What RF power level did you have the Revo set to?
In my own experience, I ran a quad for a while that had a loose Revo antenna. I only had it set up for telemetry. When I later found that my logging range was very short, the antenna was completely disconnected at that point. I reconnected it and got back the full range with everything OK. Just offering a data point that they don't have to always burn up. I recall that I was running 50mW.
The non-coordinator end (the Revo) will never transmit until it hears the coordinator poll it for data, configuring it to talk to a known working GCS-OpLink is the easiest way to test.
I would also check the antenna connectors. In particular, disconnect them and look at them with a magnifying glass. Try the known good antenna with the questionable Revo.
If you have the same software/firmware version on OpLink, Revo, and GCS, then it should work.
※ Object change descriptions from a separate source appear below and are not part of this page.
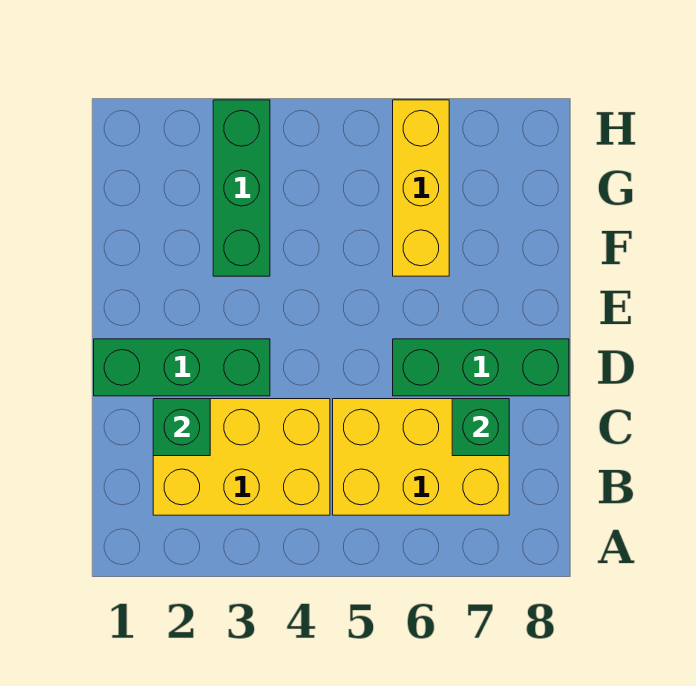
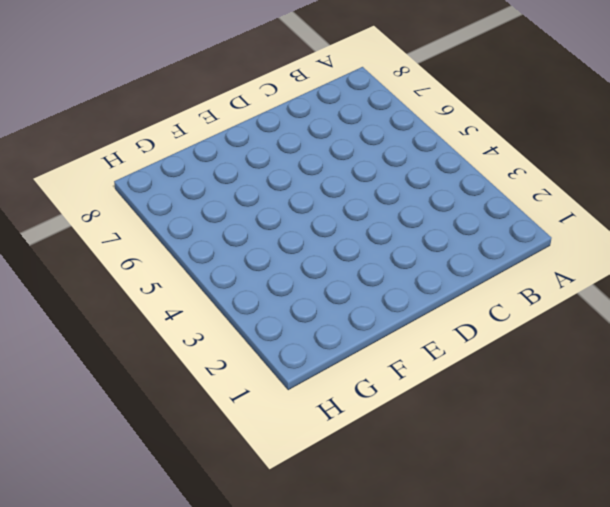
none -> yellow 2x3 brick [153,399,330,515]
none -> yellow 2x3 brick [333,399,509,515]

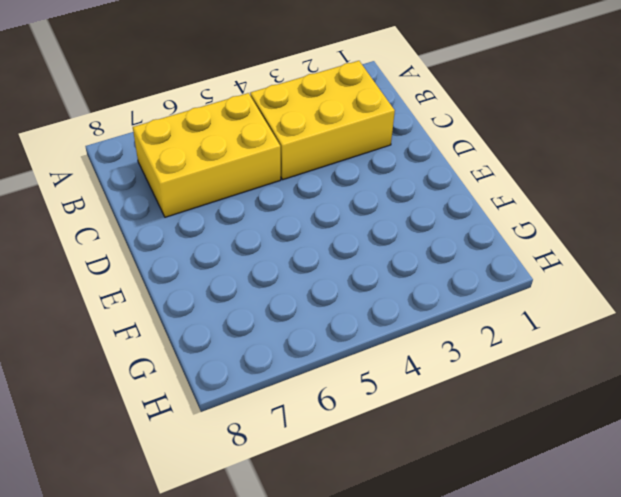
none -> green 1x3 brick [94,339,270,396]
none -> green 1x3 brick [393,339,569,396]

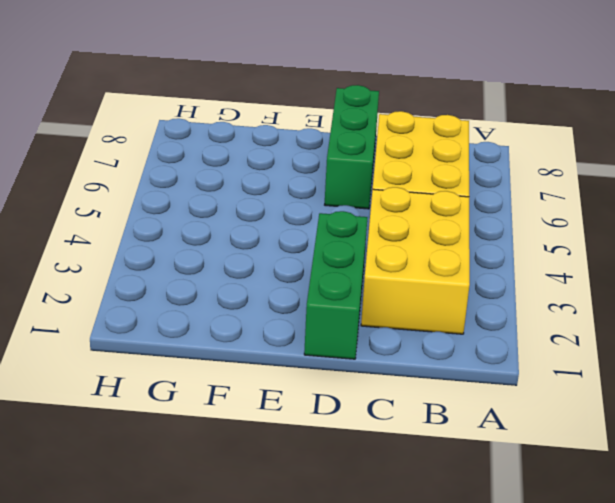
none -> green 1x3 brick [213,100,270,276]
none -> yellow 1x3 brick [393,100,449,276]

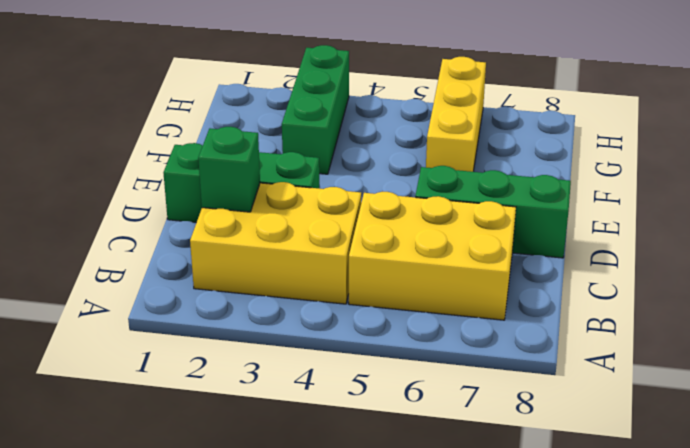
none -> green 1x1 brick [452,399,509,456]

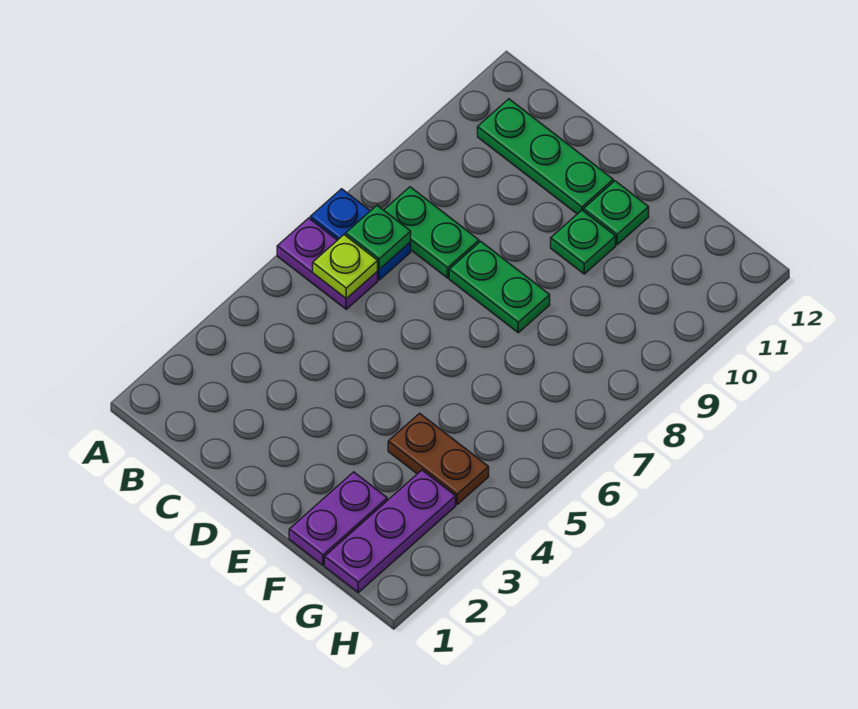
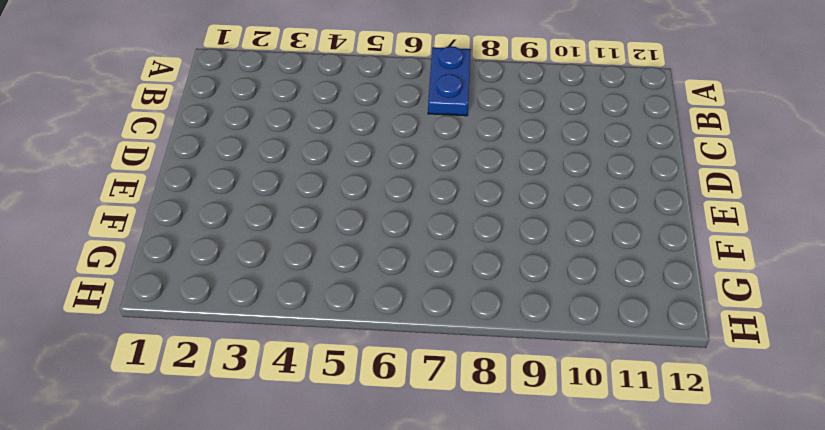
none -> purple 1x2 plate [277,218,378,309]
none -> green 1x2 plate [384,187,479,278]
none -> green 1x3 plate [478,99,613,214]

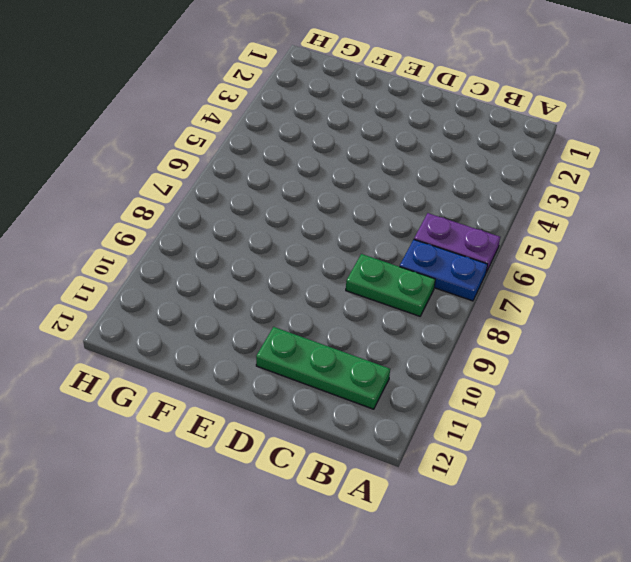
none -> green 1x2 plate [449,241,550,333]
none -> green 1x1 plate [551,210,616,274]
none -> green 1x1 plate [584,181,649,245]

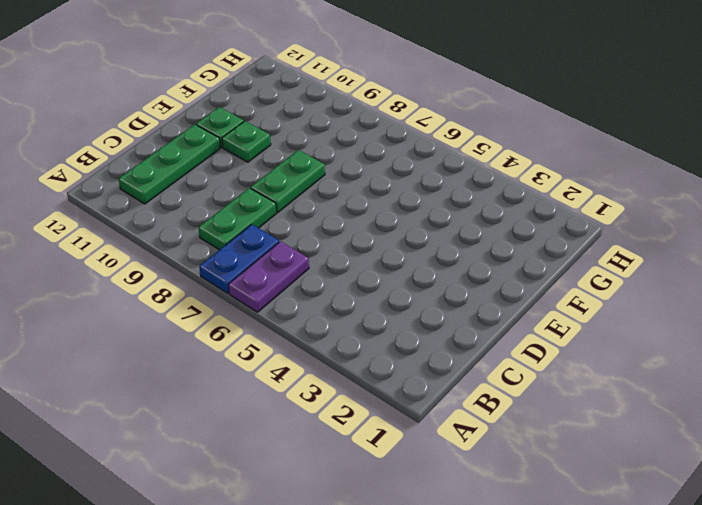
none -> purple 1x2 plate [289,472,387,565]
none -> brown 1x2 plate [388,413,489,504]
none -> purple 1x3 plate [325,470,456,593]

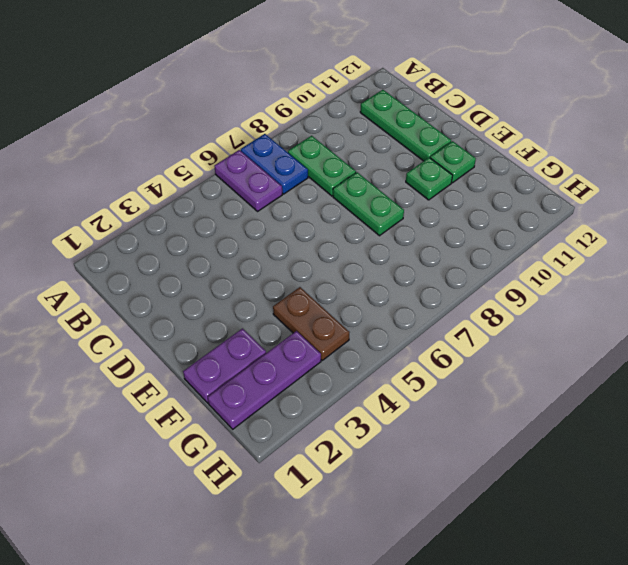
none -> lime 1x1 plate [313,235,378,299]
none -> green 1x1 plate [346,205,411,269]

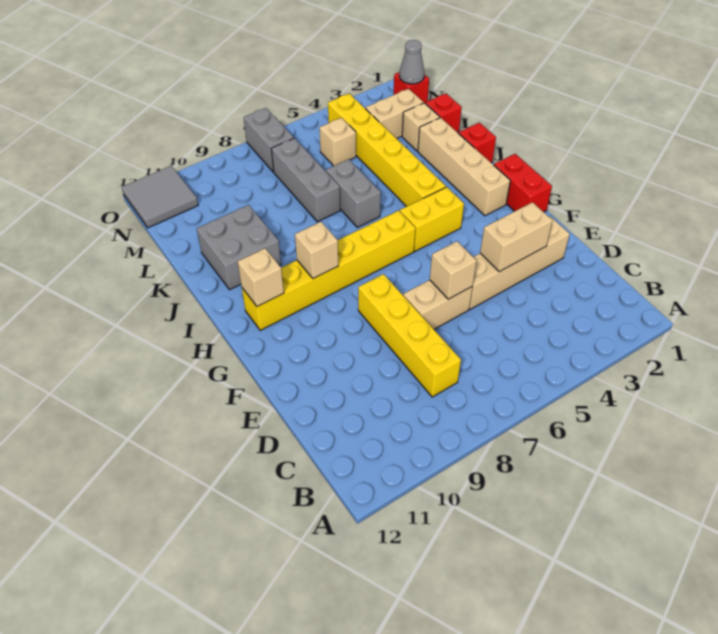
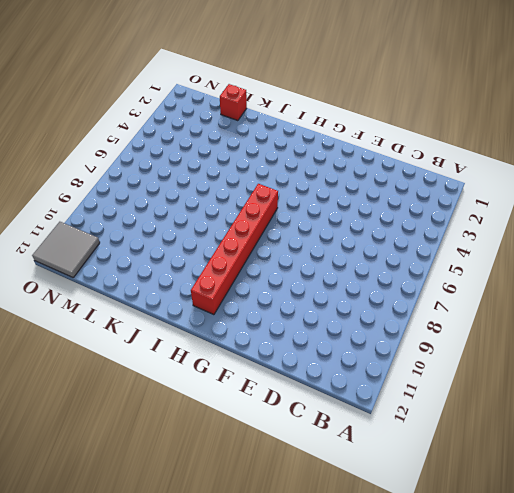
red 1x6 brick [191,184,278,315] -> yellow 1x6 brick [242,210,416,330]
none -> yellow 1x4 brick [358,274,461,397]
none -> tan 1x4 brick [469,216,570,309]
none -> tan 1x2 brick [403,280,473,329]

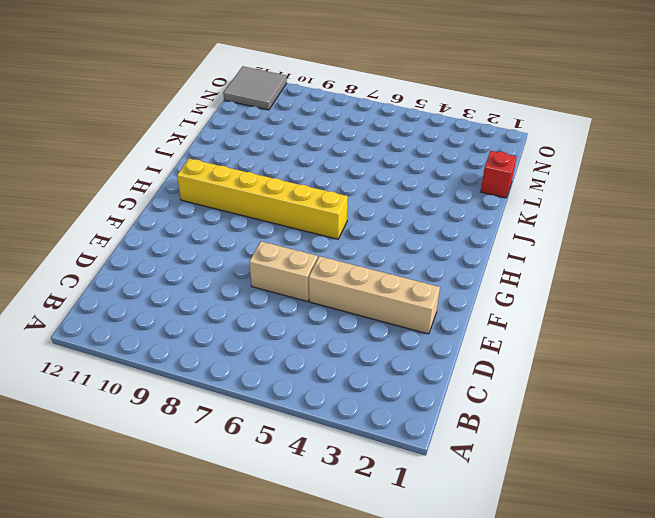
none -> yellow 1x4 brick [358,274,461,397]
none -> red 1x2 brick [494,154,552,212]
none -> tan 1x4 brick [418,118,510,216]

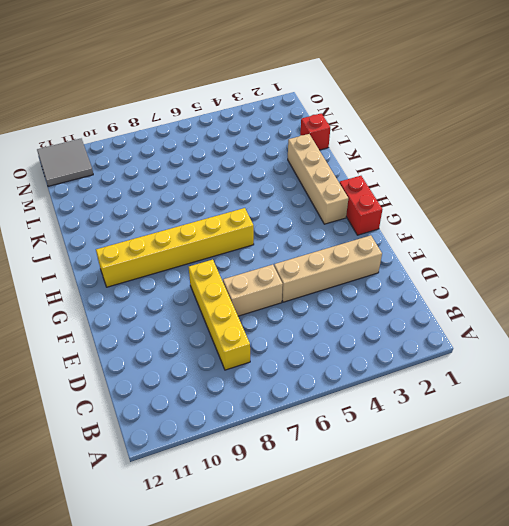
none -> yellow 1x2 brick [400,187,464,251]
none -> yellow 1x6 brick [328,93,446,207]
none -> red 1x1 brick [459,123,496,162]

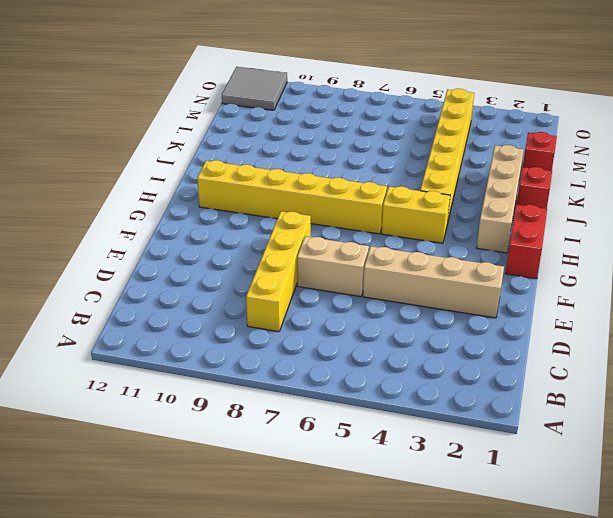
none -> grey 1x2 brick [326,159,381,227]
none -> grey 2x2 brick [197,205,281,290]
none -> grey 1x3 brick [271,138,340,222]

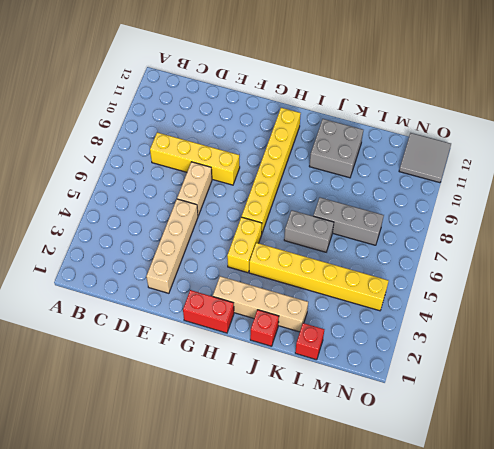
none -> tan 1x1 brick [402,103,440,151]
none -> tan 1x2 brick [365,89,424,139]
none -> tan 1x1 brick [319,118,356,166]

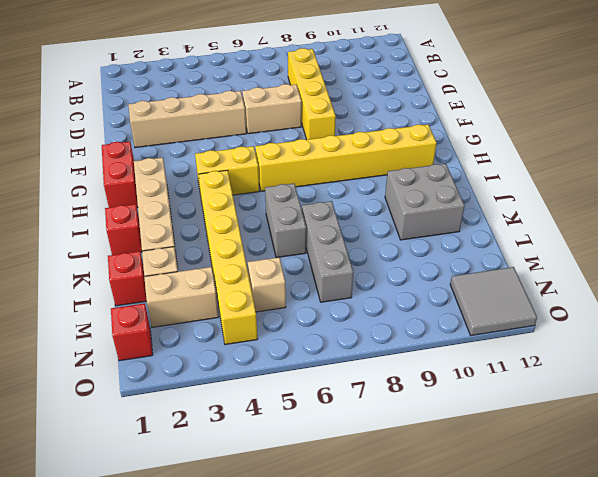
none -> grey 1x2 brick [244,108,294,172]
none -> tan 1x2 brick [480,202,553,272]
none -> tan 1x1 brick [430,241,476,299]

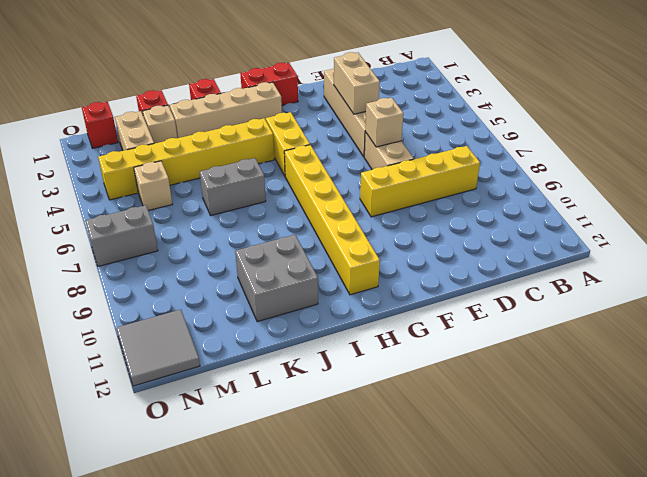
none -> grey 1x3 brick [271,138,340,222]
none -> tan 1x1 brick [295,222,338,279]
none -> tan 1x1 brick [238,248,284,307]

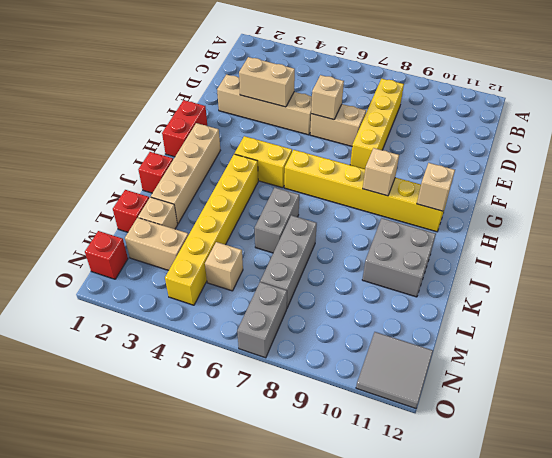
none -> grey 1x1 cone [399,40,425,84]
There are cases where they don't have to match, but start with them all matching is easiest. I am assuming that you are very familiar with the OpLink settings that must be made to get it working. GCS is oplinkcoordinator, quad is oplinkreceiver. Data, Control, or DataAndControl must be set the same on both sides. Device ID on coordinator side must be typed into the receiver side. Max chan / min chan's must match. Max power must be non-zero on both sides. Com speeds must match. Leave the other stuff set to default.
I would start by saving settings for working boards (for instance your working quad), because this testing will erase them. Beware that you should save and restore settings via USB, not via OpLink RF because, some versions of LibrePilot save the GCS OpLink settings, not the airborne Revo-Oplink settings, when you try to save the aircraft settings via OpLink...
Do upgrade and erase on the working Revo board. Do a quick setup to the point where you can test the RF connection. Do the same thing with the questionable Revo board. If the good board works with this complete reset, but the bad one fails, you know you have bad hardware.
It is possible that the Revo-OpLink can receive but not transmit. In that case, it can actually still be used for control, but not for data.